Anyway, I came across this gem just now and had to share. This was listed as a “one-owner home” and it was built in 1955.

I can't tell from the photo what is on that wallpaper but I love it.












This is quintessentially what this blog is all about. LOOK AT THIS KITCHEN! It is a riot, but guess what? There is major potential there. Yes, you could rip it all out and start fresh,  but you could also remove the little peninsula island, update the countertops, change out appliances and add molding, new pulls and paint the cabinets. Sounds like a lot of work,  but think of the outcome.

I wish, oh how I wish, I had oodles of money. I would buy this sucker up and have so much fun taking its solid bones and making something divine out of it.

Check out the bathroom.

I love that nothing has changed in this house.










I have this same master bathroom. I am sad to report that the pink tile is still there (and that tile is as solid as it gets). The master bathroom/bedroom is a last priority in our household. We did change the mirror, sink, toilet and painted the vanity but otherwise, it’s AWFULLY similar.

But back to the potential. Look at these wood floors.

Whoever ends up with this home is lucky that the fireplace is actually centered on the wall. Some of us deal with corner units and off-center situations.













Wood floors were standard in homes in the 1950s. Even though wall-t0-wall carpet was the rage, you couldn’t get FHA loans without wood floors. Thus, many of these homes have pristine wood floors under old carpet. That was the case in our upstairs. We took out all of the carpet (I think carpet’s pretty gross anyway) a few years ago, and I’d never go back.

And look at this room.

Looking onto a near 1/2 acre lot--another advantage to an older neighborhood. Good lot sizes!










I really dig this room, but I’m also so wanting a screen porch right now. This sun room could be used all year and think of how awesome it could look  with a sisal rug, white-painted wood trim, comfy furniture and warm lighting.

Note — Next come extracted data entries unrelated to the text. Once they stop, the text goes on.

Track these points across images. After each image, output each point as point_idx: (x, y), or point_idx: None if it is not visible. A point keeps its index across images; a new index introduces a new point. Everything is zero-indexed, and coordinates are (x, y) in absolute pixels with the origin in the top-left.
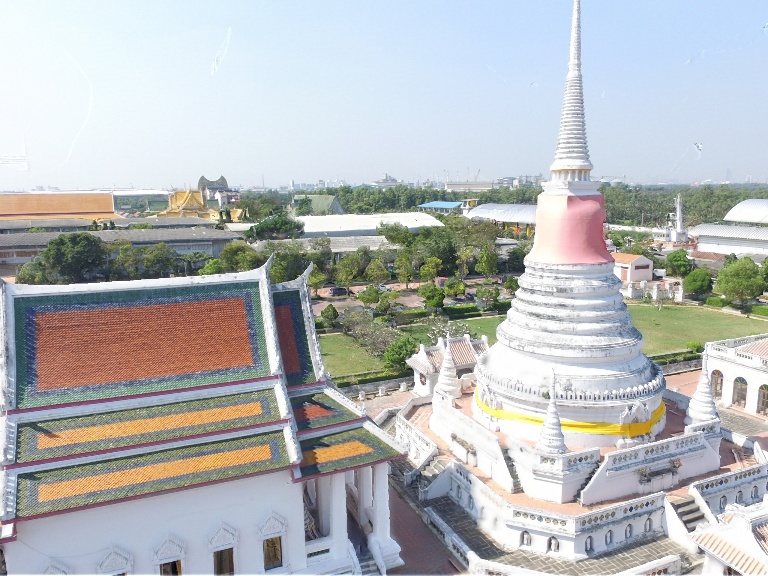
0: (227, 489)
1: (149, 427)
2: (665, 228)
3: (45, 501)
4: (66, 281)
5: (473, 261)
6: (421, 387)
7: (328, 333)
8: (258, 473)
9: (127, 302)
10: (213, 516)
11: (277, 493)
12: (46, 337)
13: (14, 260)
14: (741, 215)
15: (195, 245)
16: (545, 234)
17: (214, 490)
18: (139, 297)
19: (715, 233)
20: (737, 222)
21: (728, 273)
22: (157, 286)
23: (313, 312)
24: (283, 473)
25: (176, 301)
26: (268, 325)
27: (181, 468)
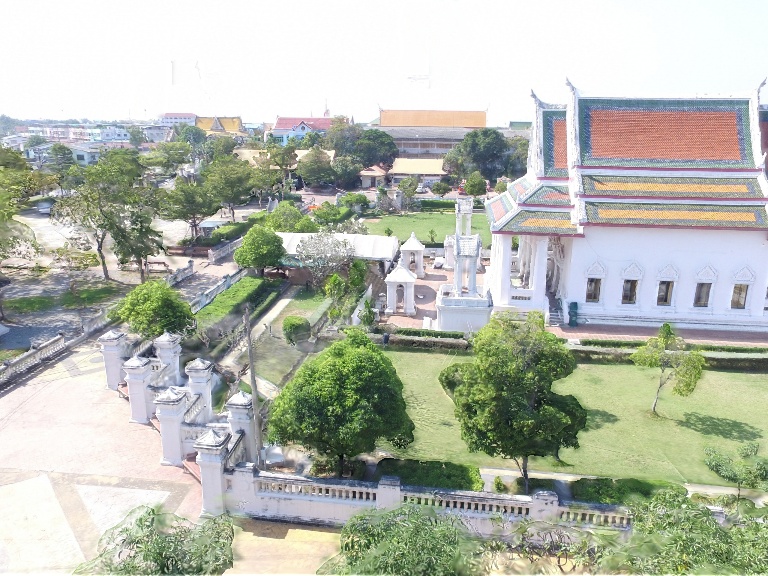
0: (716, 239)
1: (665, 188)
2: None
3: (603, 217)
4: (475, 168)
5: None
6: None
7: None
8: (745, 228)
9: (649, 108)
10: (702, 256)
11: (753, 251)
12: (597, 125)
13: (435, 150)
14: None
15: None
16: None
17: (707, 238)
18: (657, 105)
19: None
20: None
21: None
22: (671, 98)
23: None
24: (761, 236)
25: (683, 110)
26: (755, 133)
27: (688, 215)
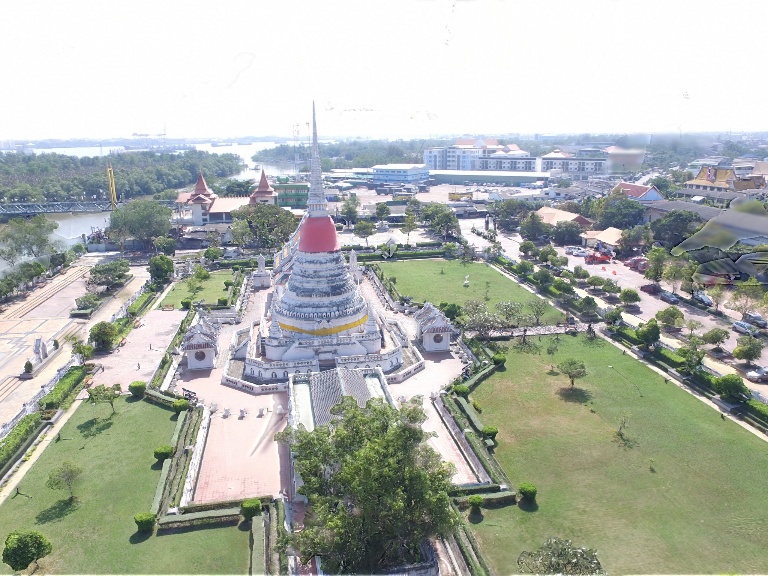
0: None
1: None
2: None
3: None
4: (666, 245)
5: None
6: None
7: (576, 316)
8: None
9: None
10: None
11: None
12: None
13: None
14: None
15: None
16: None
17: None
18: None
19: None
20: None
21: None
22: None
23: (654, 313)
24: None
25: None
26: None
27: None
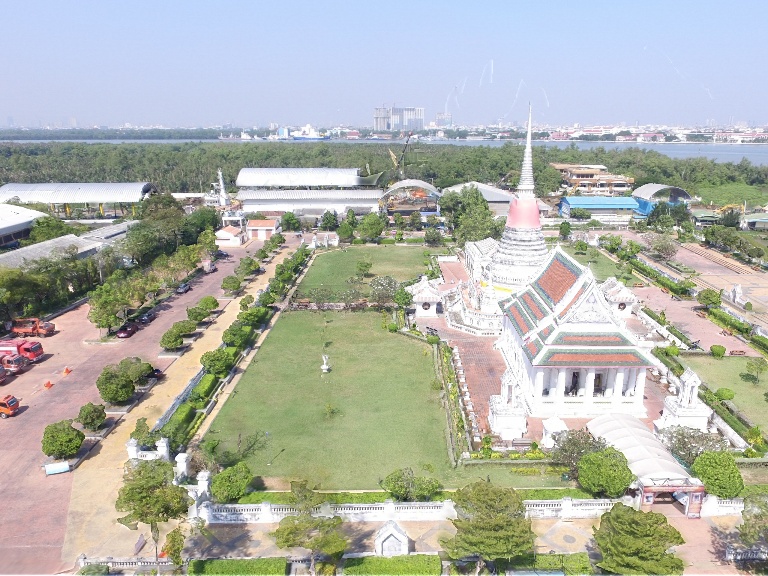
0: None
1: None
2: None
3: None
4: None
5: (167, 244)
6: (425, 312)
7: (275, 315)
8: None
9: None
10: None
11: None
12: None
13: None
14: (249, 181)
15: None
16: (530, 217)
17: None
18: None
19: (258, 197)
20: (247, 186)
21: (371, 223)
22: None
23: None
24: None
25: None
26: None
27: None
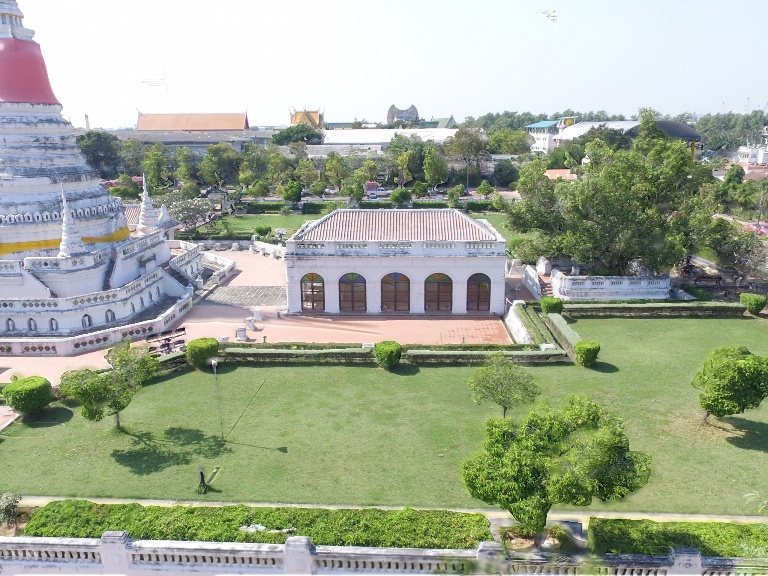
0: None
1: None
2: (758, 147)
3: None
4: None
5: (451, 172)
6: None
7: None
8: None
9: None
10: None
11: None
12: None
13: None
14: None
15: (200, 147)
16: None
17: None
18: None
19: None
20: None
21: None
22: None
23: None
24: None
25: None
26: None
27: None
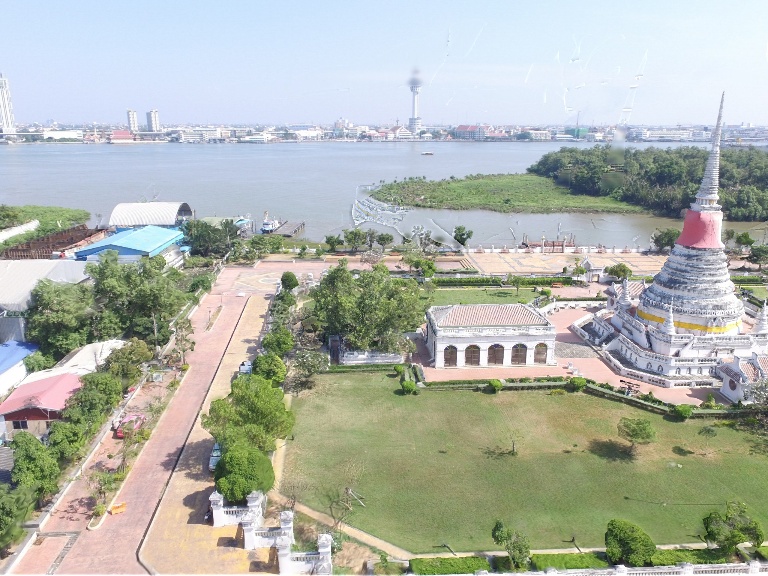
0: None
1: None
2: None
3: None
4: None
5: None
6: None
7: None
8: None
9: None
10: None
11: None
12: None
13: None
14: None
15: None
16: None
17: None
18: None
19: None
20: None
21: None
22: None
23: None
24: None
25: None
26: None
27: None
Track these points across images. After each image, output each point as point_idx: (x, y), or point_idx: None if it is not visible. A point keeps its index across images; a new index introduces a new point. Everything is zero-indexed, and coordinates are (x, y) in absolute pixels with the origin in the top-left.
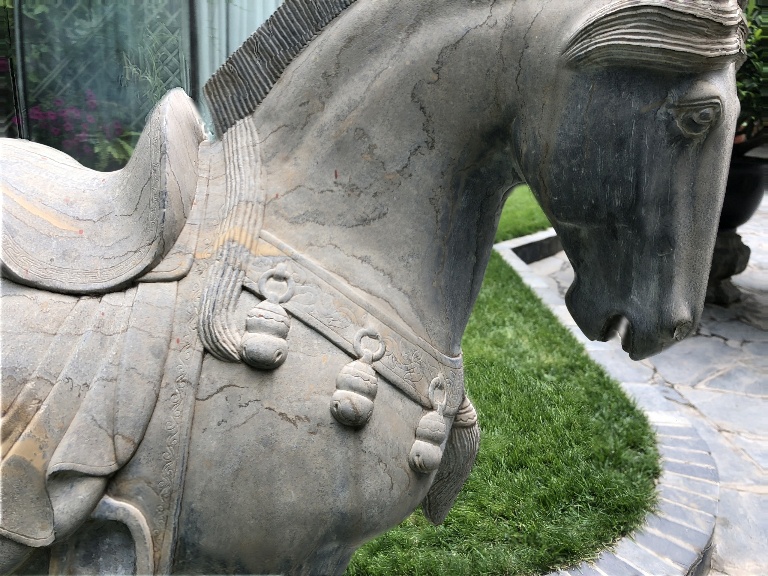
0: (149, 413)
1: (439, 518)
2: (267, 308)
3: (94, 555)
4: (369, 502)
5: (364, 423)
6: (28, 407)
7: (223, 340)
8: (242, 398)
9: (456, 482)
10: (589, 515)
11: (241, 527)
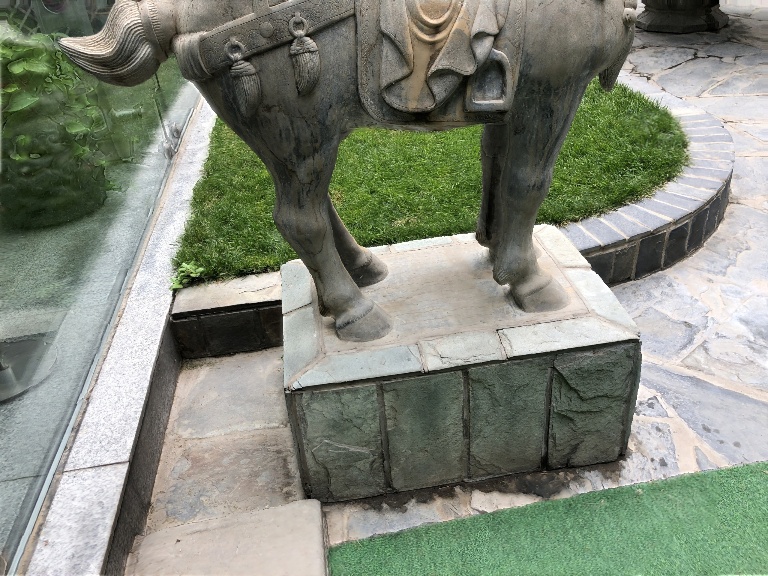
0: (509, 2)
1: (612, 84)
2: None
3: (484, 85)
4: (607, 41)
5: None
6: (457, 5)
7: None
8: None
9: (624, 57)
10: (641, 174)
11: (552, 58)
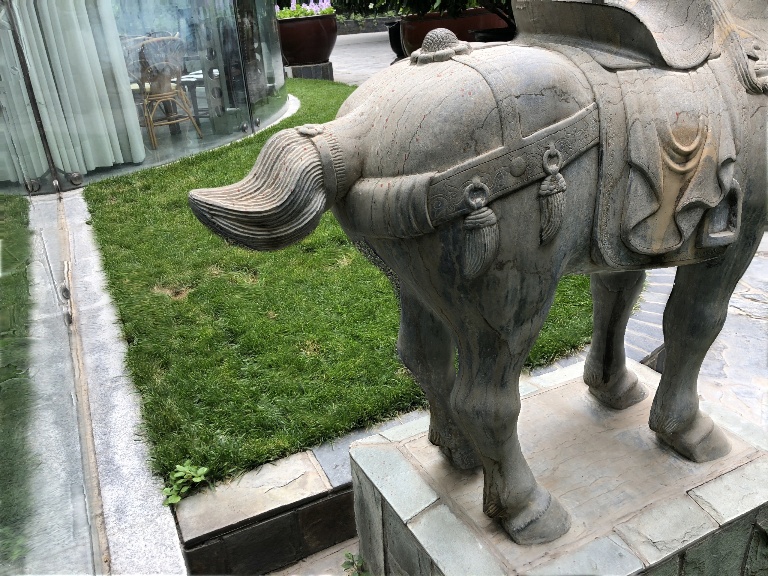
0: None
1: None
2: (764, 63)
3: (714, 216)
4: None
5: None
6: (704, 130)
7: (756, 82)
8: (767, 112)
9: None
10: None
11: None
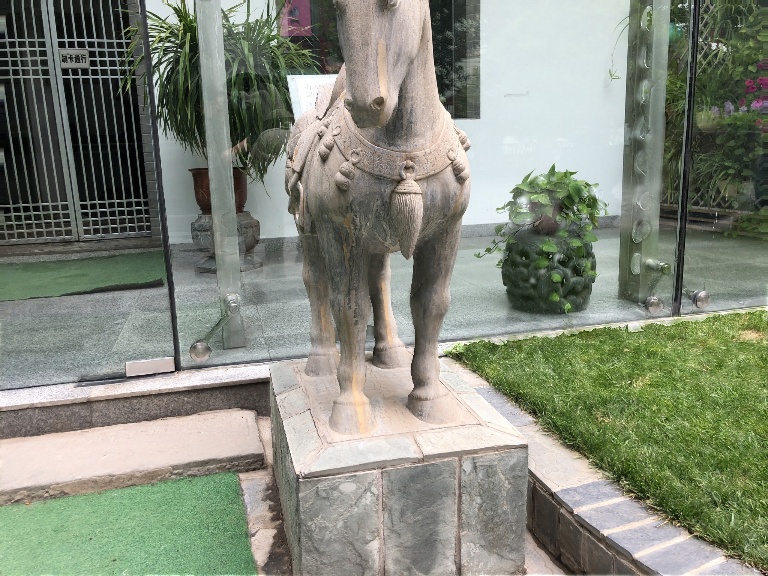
0: (307, 154)
1: (401, 251)
2: None
3: None
4: None
5: (324, 158)
6: None
7: None
8: None
9: (398, 226)
10: None
11: None
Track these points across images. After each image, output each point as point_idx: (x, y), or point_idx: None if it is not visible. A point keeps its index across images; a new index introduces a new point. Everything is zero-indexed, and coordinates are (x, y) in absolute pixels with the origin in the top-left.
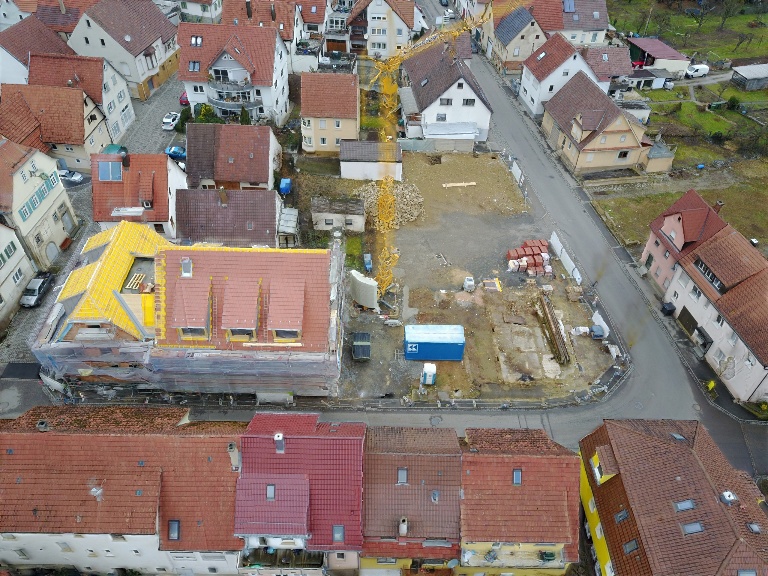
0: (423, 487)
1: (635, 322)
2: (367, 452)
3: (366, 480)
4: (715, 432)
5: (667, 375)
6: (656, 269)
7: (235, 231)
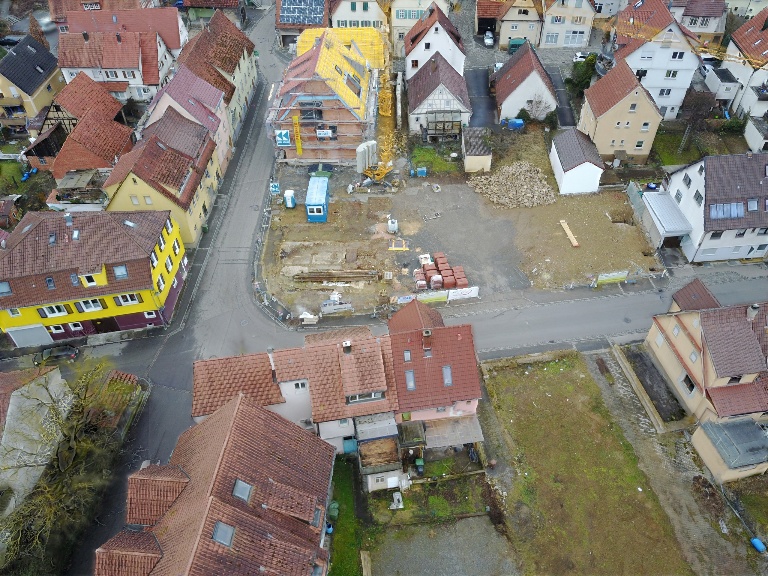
0: None
1: None
2: (170, 108)
3: None
4: None
5: None
6: None
7: (417, 92)
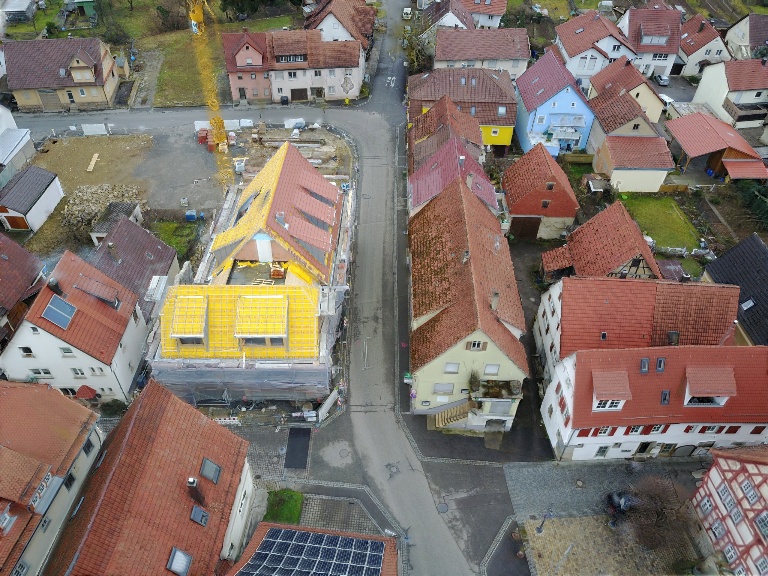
0: None
1: (291, 115)
2: None
3: None
4: (376, 110)
5: (335, 114)
6: (252, 92)
7: (149, 270)
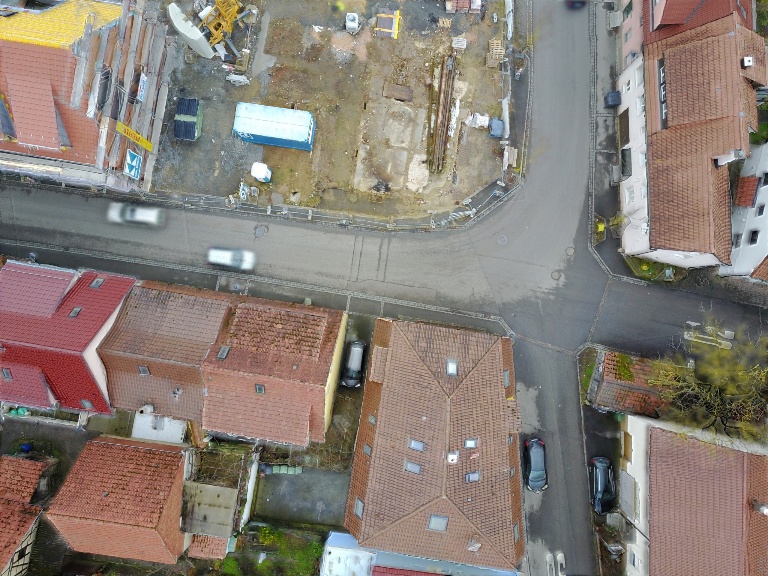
0: (167, 380)
1: (559, 114)
2: (103, 348)
3: (109, 366)
4: (573, 286)
5: (559, 202)
6: (628, 29)
7: None
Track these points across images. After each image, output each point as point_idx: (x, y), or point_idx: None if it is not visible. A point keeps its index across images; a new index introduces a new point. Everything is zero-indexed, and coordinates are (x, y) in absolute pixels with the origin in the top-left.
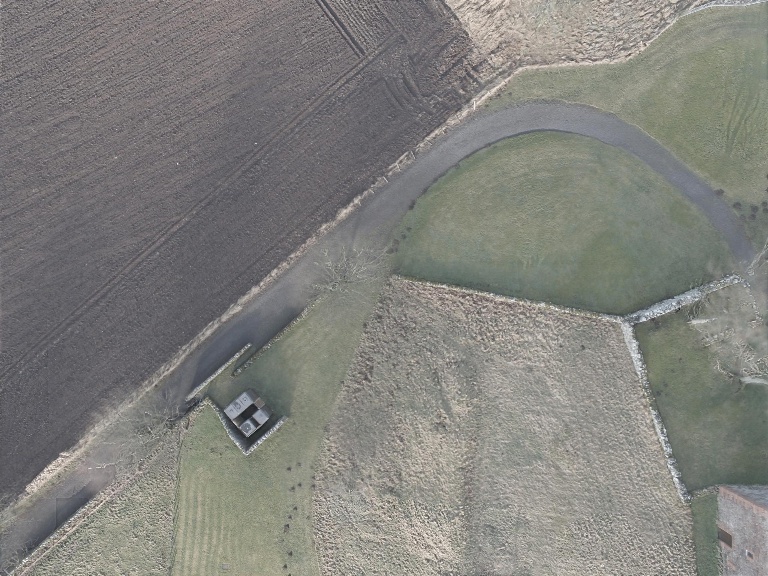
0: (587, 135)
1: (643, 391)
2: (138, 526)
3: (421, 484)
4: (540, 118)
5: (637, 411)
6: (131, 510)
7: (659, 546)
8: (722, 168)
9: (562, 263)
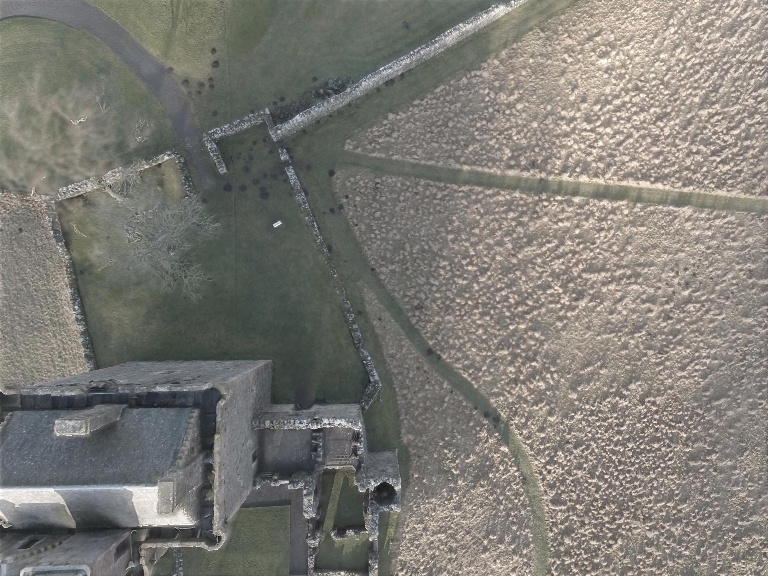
0: (54, 19)
1: (65, 270)
2: None
3: None
4: (12, 4)
5: (61, 291)
6: None
7: None
8: (169, 45)
9: (14, 148)
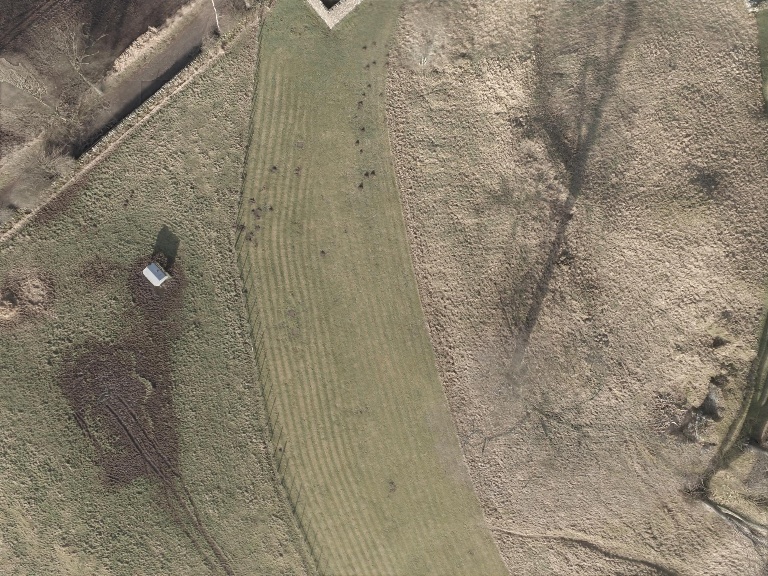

All it takes, People, is vision . . . vision! Do you have it?

Ode to the split-level home

3 May

Split level houses became very popular in the 1950s, ’60s and ’70s, as a compromise between the modest bungalow and the more expansive ranch house. Realtor magazine says that split levels evolved from ranch homes, which had evolved from Frank Lloyd Wright’s Prairie house style. I took the above information from here on ShelterPop and a post about The Brady House. There appears to be some controversy over whether the ranch really evolved from FLW, but regardless, you didn’t see many split-levels or ranches before the 1950s.

Let’s face it–the Brady house is not pretty. In general, I don’t think split-level and multi-level homes like mine are pretty, but they do have their advantages. For instance, last Friday I was inspired to host a Watch Party for the Royal Wedding. I am a morning person and I work out with other morning people so the guest list was relatively small (about seven women and one British man who lives across the street. The Brit was there to answer any questions we had during the ceremony. Oh, and he brought English Tea. 🙂

Since we live in the Midwest, the wedding started at 5 a.m. for us, so our group gathered at 4:45 a.m. (I wasn’t about to watch it on a DVR or a Tivo–I wanted to experience it live, just like I did Diana’s wedding at 9 years old and her funeral many years later). With my husband, a six-year-old and three-year-old snuggled asleep in their beds upstairs, I simply opened the garage and invited my pajama-clad group into the basement. We did wear, of course, hats and drink out of my china.

This is post-party. I had a silver platter with fruit too but it wasn't so pretty after the fact.










We enjoyed the festivities, spoke in our normal voices, and never once woke up anyone upstairs. The party was over and everyone was gone before most of my family woke up. I think this would have been rather difficult in another style where people would have had to walk through a main family area to get to the basement. So, although, I often curse the not-so-charming aspects of my 1950s home, in this case, I was pleased. It was great, or to put it like the Royals might,  quite brilliant really.